── MATERIAL SHOWN

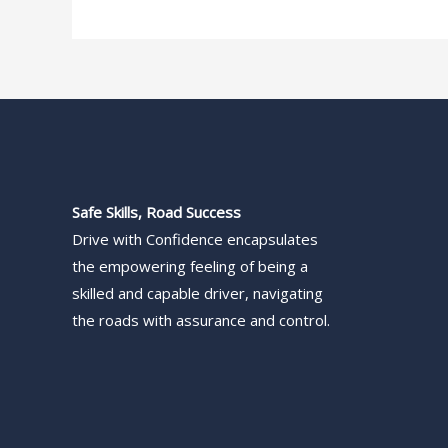
Safe Skills, Road Success
Drive with Confidence encapsulates
the empowering feeling of being a
skilled and capable driver, navigating
the roads with assurance and control.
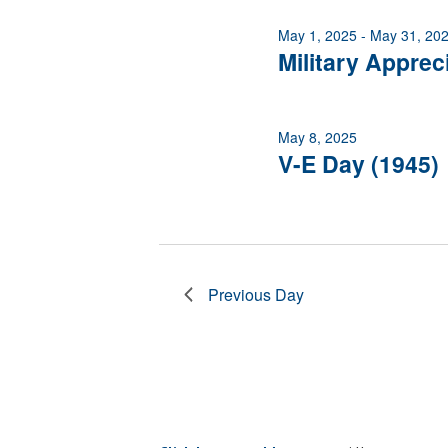
of
May 1, 2025
-
May 31, 20
events
Military Apprec
to
refresh
with
the
May 8, 2025
filtered
V-E Day (1945)
results.
Previous Day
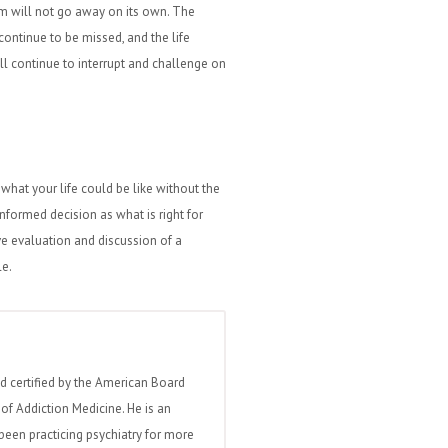
em will not go away on its own. The
ontinue to be missed, and the life
ll continue to interrupt and challenge on
what your life could be like without the
formed decision as what is right for
 evaluation and discussion of a
le.
nd certified by the American Board
of Addiction Medicine. He is an
been practicing psychiatry for more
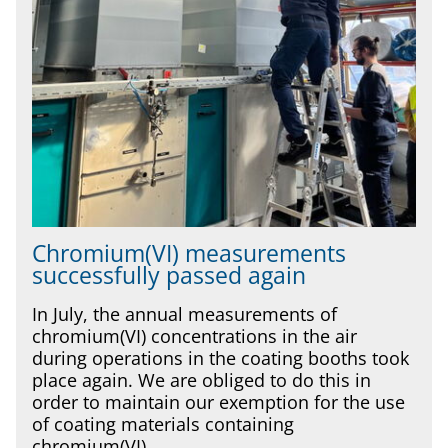
Chromium(VI) measurements
successfully passed again
In July, the annual measurements of
chromium(VI) concentrations in the air
during operations in the coating booths took
place again. We are obliged to do this in
order to maintain our exemption for the use
of coating materials containing
chromium(VI).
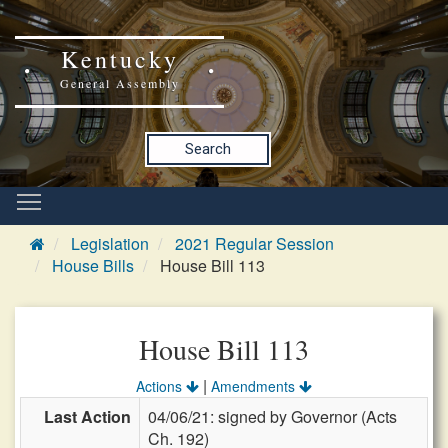
Kentucky
General Assembly
Search
Legislation
2021 Regular Session
House Bills
House Bill 113
House Bill 113
|
Actions
Amendments
Last Action
04/06/21: signed by Governor (Acts
Ch. 192)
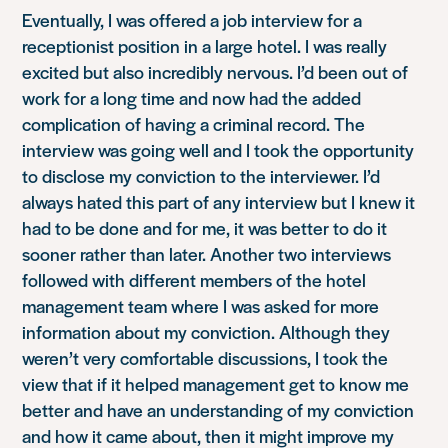
Eventually, I was offered a job interview for a
receptionist position in a large hotel. I was really
excited but also incredibly nervous. I’d been out of
work for a long time and now had the added
complication of having a criminal record. The
interview was going well and I took the opportunity
to disclose my conviction to the interviewer. I’d
always hated this part of any interview but I knew it
had to be done and for me, it was better to do it
sooner rather than later. Another two interviews
followed with different members of the hotel
management team where I was asked for more
information about my conviction. Although they
weren’t very comfortable discussions, I took the
view that if it helped management get to know me
better and have an understanding of my conviction
and how it came about, then it might improve my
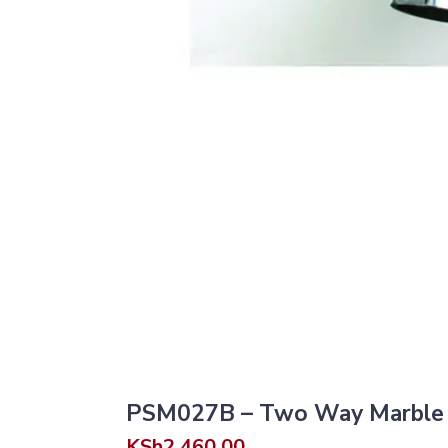
PSM027B – Two Way Marble B
KSh
2,460.00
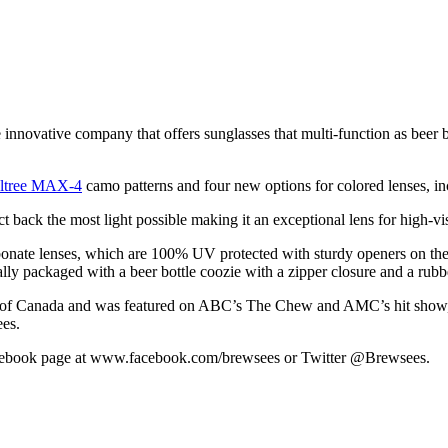
innovative company that offers sunglasses that multi-function as beer 
ltree MAX-4
camo patterns and four new options for colored lenses, i
t back the most light possible making it an exceptional lens for high-vi
carbonate lenses, which are 100% UV protected with sturdy openers on 
lly packaged with a beer bottle coozie with a zipper closure and a rubb
rts of Canada and was featured on ABC’s The Chew and AMC’s hit show
es.
 Facebook page at www.facebook.com/brewsees or Twitter @Brewsees.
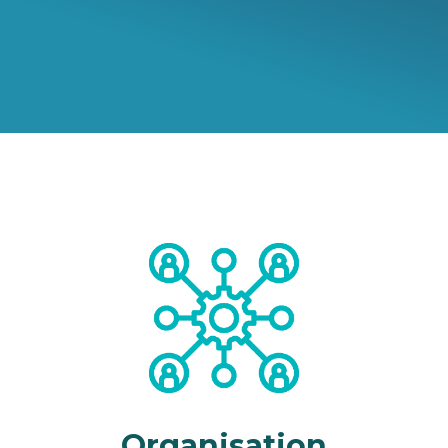
Organisation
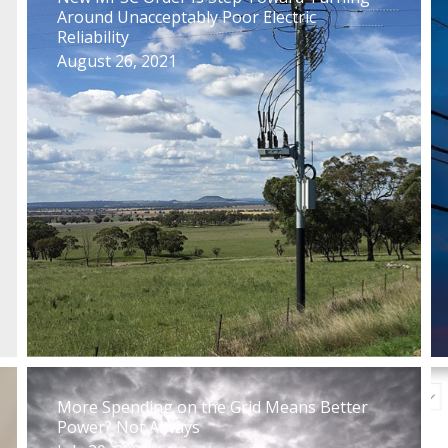
Around Unacceptably Poor Electric
Reliability
August 26, 2021
More Spending on the Grid Means Better
Power? Not Always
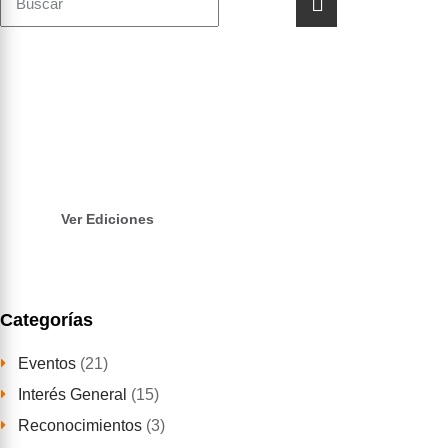
Revista CAT
INFO
Lee nuestra revista, realizada por estudiante
andinistas para la comunidad andina y local
Ver Ediciones
Categorías
Eventos
(21)
Interés General
(15)
Reconocimientos
(3)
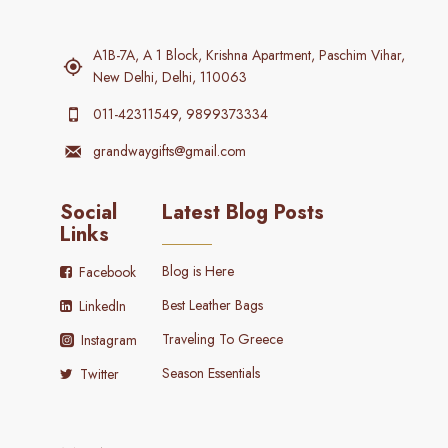
A1B-7A, A 1 Block, Krishna Apartment, Paschim Vihar,
New Delhi, Delhi, 110063
011-42311549, 9899373334
grandwaygifts@gmail.com
Social
Latest Blog Posts
Links
Blog is Here
Facebook
Best Leather Bags
LinkedIn
Traveling To Greece
Instagram
Season Essentials
Twitter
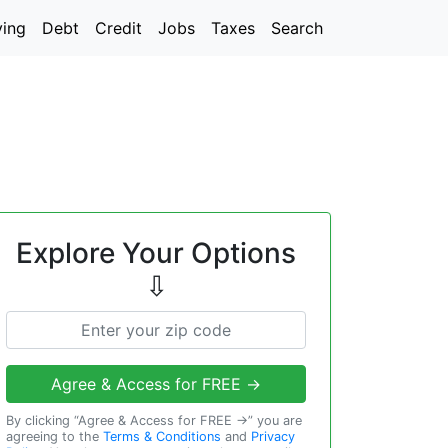
ving
Debt
Credit
Jobs
Taxes
Search
Explore Your Options
⇩
Agree & Access for FREE →
By clicking “Agree & Access for FREE →” you are
agreeing to the
Terms & Conditions
and
Privacy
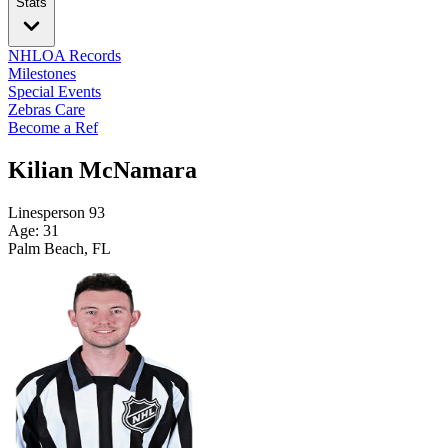
Stats
NHLOA Records
Milestones
Special Events
Zebras Care
Become a Ref
Kilian McNamara
Linesperson
93
Age: 31
Palm Beach, FL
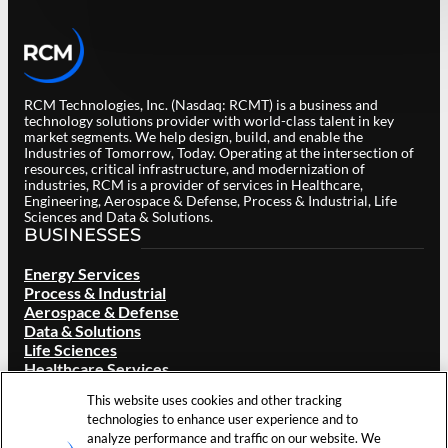
RCM Technologies, Inc. (Nasdaq: RCMT) is a business and
technology solutions provider with world-class talent in key
market segments. We help design, build, and enable the
Industries of Tomorrow, Today. Operating at the intersection of
resources, critical infrastructure, and modernization of
industries, RCM is a provider of services in Healthcare,
Engineering, Aerospace & Defense, Process & Industrial, Life
Sciences and Data & Solutions.
BUSINESSES
Energy Services
Process & Industrial
Aerospace & Defense
Data & Solutions
Life Sciences
Healthcare Services
ABOUT RCM
This website uses cookies and other tracking
technologies to enhance user experience and to
Overview
analyze performance and traffic on our website. We
Our Brand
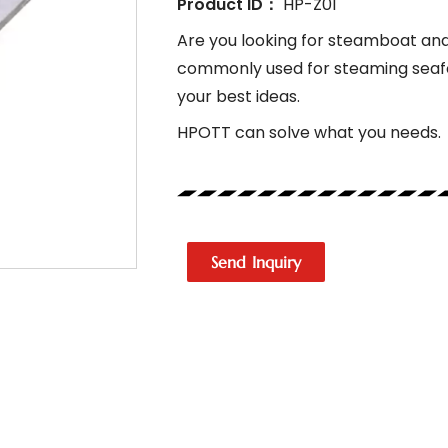
Product ID：
HP-Z01
Are you looking for steamboat and 
commonly used for steaming seafo
your best ideas.
HPOTT can solve what you needs.
Send Inquiry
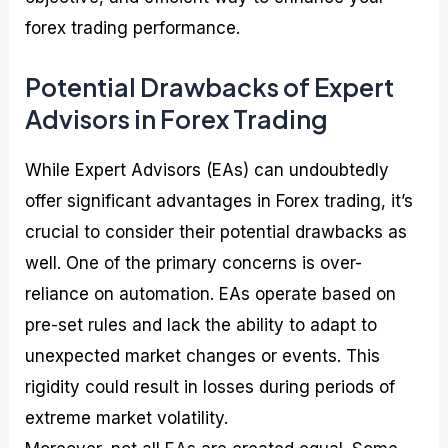
forex trading performance.
Potential Drawbacks of Expert
Advisors in Forex Trading
While Expert Advisors (EAs) can undoubtedly
offer significant advantages in Forex trading, it’s
crucial to consider their potential drawbacks as
well. One of the primary concerns is over-
reliance on automation. EAs operate based on
pre-set rules and lack the ability to adapt to
unexpected market changes or events. This
rigidity could result in losses during periods of
extreme market volatility.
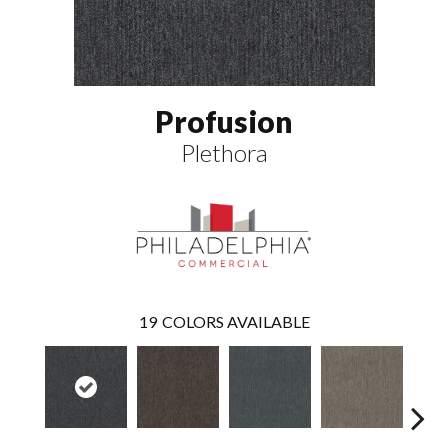
Profusion
Plethora
19
COLORS AVAILABLE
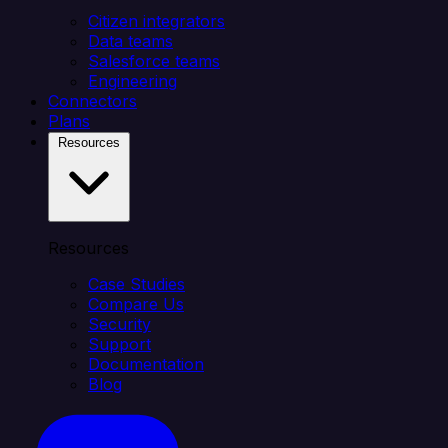
Citizen integrators
Data teams
Salesforce teams
Engineering
Connectors
Plans
Resources
Resources
Case Studies
Compare Us
Security
Support
Documentation
Blog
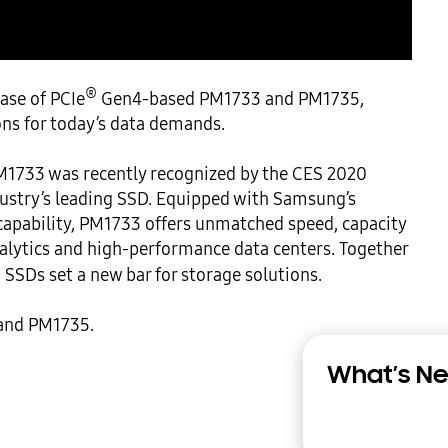
®
ase of PCIe
 Gen4-based PM1733 and PM1735, 
s for today’s data demands.

1733 was recently recognized by the CES 2020 
ustry’s leading SSD. Equipped with Samsung’s 
pability, PM1733 offers unmatched speed, capacity 
analytics and high-performance data centers. Together 
SSDs set a new bar for storage solutions.

and PM1735.

What’s Ne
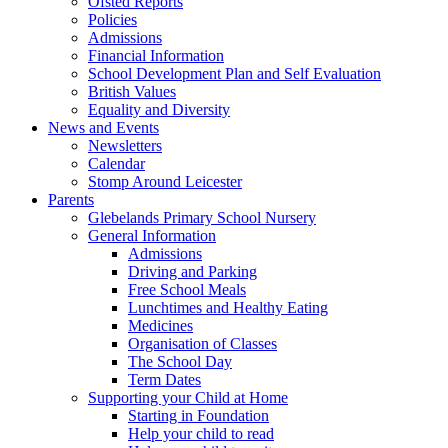
Ofsted Reports
Policies
Admissions
Financial Information
School Development Plan and Self Evaluation
British Values
Equality and Diversity
News and Events
Newsletters
Calendar
Stomp Around Leicester
Parents
Glebelands Primary School Nursery
General Information
Admissions
Driving and Parking
Free School Meals
Lunchtimes and Healthy Eating
Medicines
Organisation of Classes
The School Day
Term Dates
Supporting your Child at Home
Starting in Foundation
Help your child to read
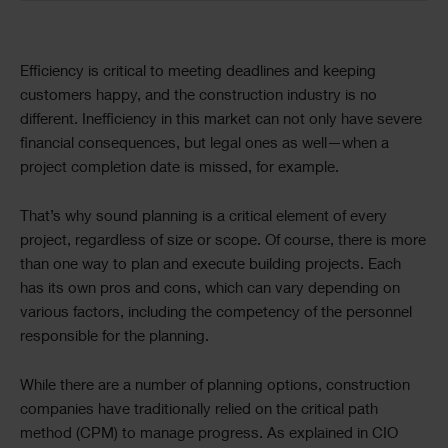
Efficiency is critical to meeting deadlines and keeping
customers happy, and the construction industry is no
different. Inefficiency in this market can not only have severe
financial consequences, but legal ones as well—when a
project completion date is missed, for example.
That’s why sound planning is a critical element of every
project, regardless of size or scope. Of course, there is more
than one way to plan and execute building projects. Each
has its own pros and cons, which can vary depending on
various factors, including the competency of the personnel
responsible for the planning.
While there are a number of planning options, construction
companies have traditionally relied on the critical path
method (CPM) to manage progress. As explained in CIO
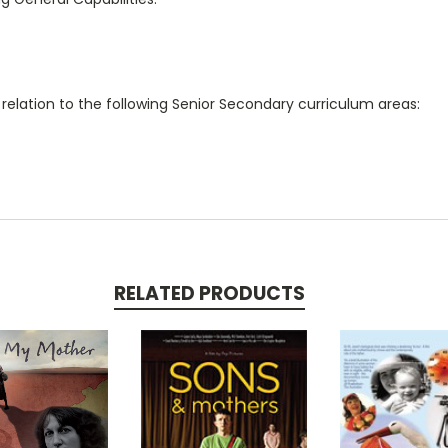
 relation to the following Senior Secondary curriculum areas:
RELATED PRODUCTS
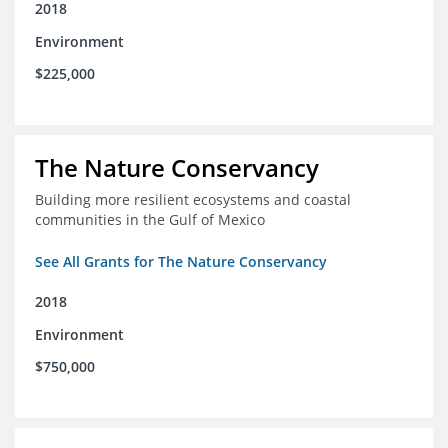
2018
Environment
$225,000
The Nature Conservancy
Building more resilient ecosystems and coastal
communities in the Gulf of Mexico
See All Grants for The Nature Conservancy
2018
Environment
$750,000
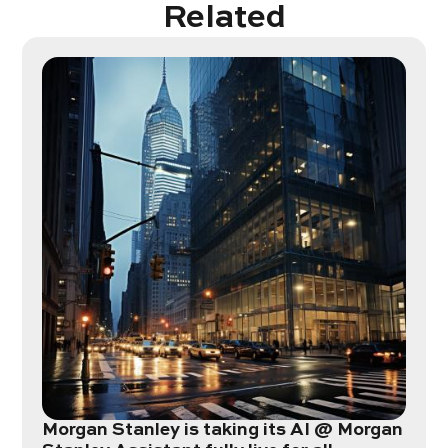
Related
Morgan Stanley is taking its AI @ Morgan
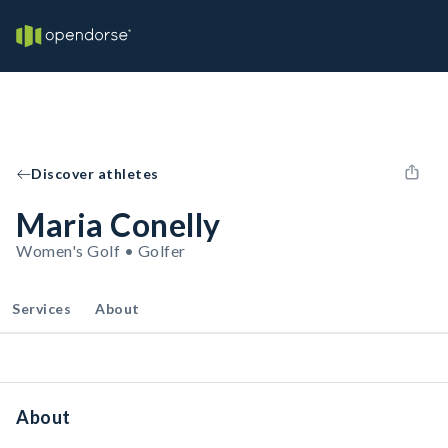
Discover athletes
Maria Conelly
Women's Golf • Golfer
Services
About
About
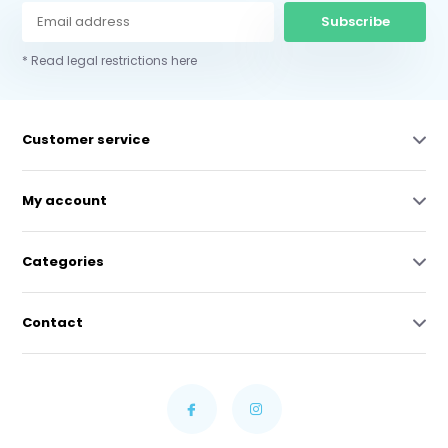
Subscribe
* Read legal restrictions here
Customer service
My account
Categories
Contact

────

▶ **WORK REQUEST**
Your answer should be the exact lines above from the one containing "Best Leather Bags" through the one containing "commonly used for steaming seafo", with both end lines kept and the pictures removed, please.

▶ **EXERCISE RESPONSE**
Best Leather Bags
LinkedIn
Traveling To Greece
Instagram
Season Essentials
Twitter
ving
Debt
Credit
Jobs
Taxes
Search
Explore Your Options
⇩
Agree & Access for FREE →
By clicking “Agree & Access for FREE →” you are
agreeing to the
Terms & Conditions
and
Privacy
Stats
NHLOA Records
Milestones
Special Events
Zebras Care
Become a Ref
Kilian McNamara
Linesperson
93
Age: 31
Palm Beach, FL
RCM Technologies, Inc. (Nasdaq: RCMT) is a business and
technology solutions provider with world-class talent in key
market segments. We help design, build, and enable the
Industries of Tomorrow, Today. Operating at the intersection of
resources, critical infrastructure, and modernization of
industries, RCM is a provider of services in Healthcare,
Engineering, Aerospace & Defense, Process & Industrial, Life
Sciences and Data & Solutions.
BUSINESSES
Energy Services
Process & Industrial
Aerospace & Defense
Data & Solutions
Life Sciences
Healthcare Services
ABOUT RCM
This website uses cookies and other tracking
technologies to enhance user experience and to
Overview
analyze performance and traffic on our website. We
Our Brand
Product ID：
HP-Z01
Are you looking for steamboat and 
commonly used for steaming seafo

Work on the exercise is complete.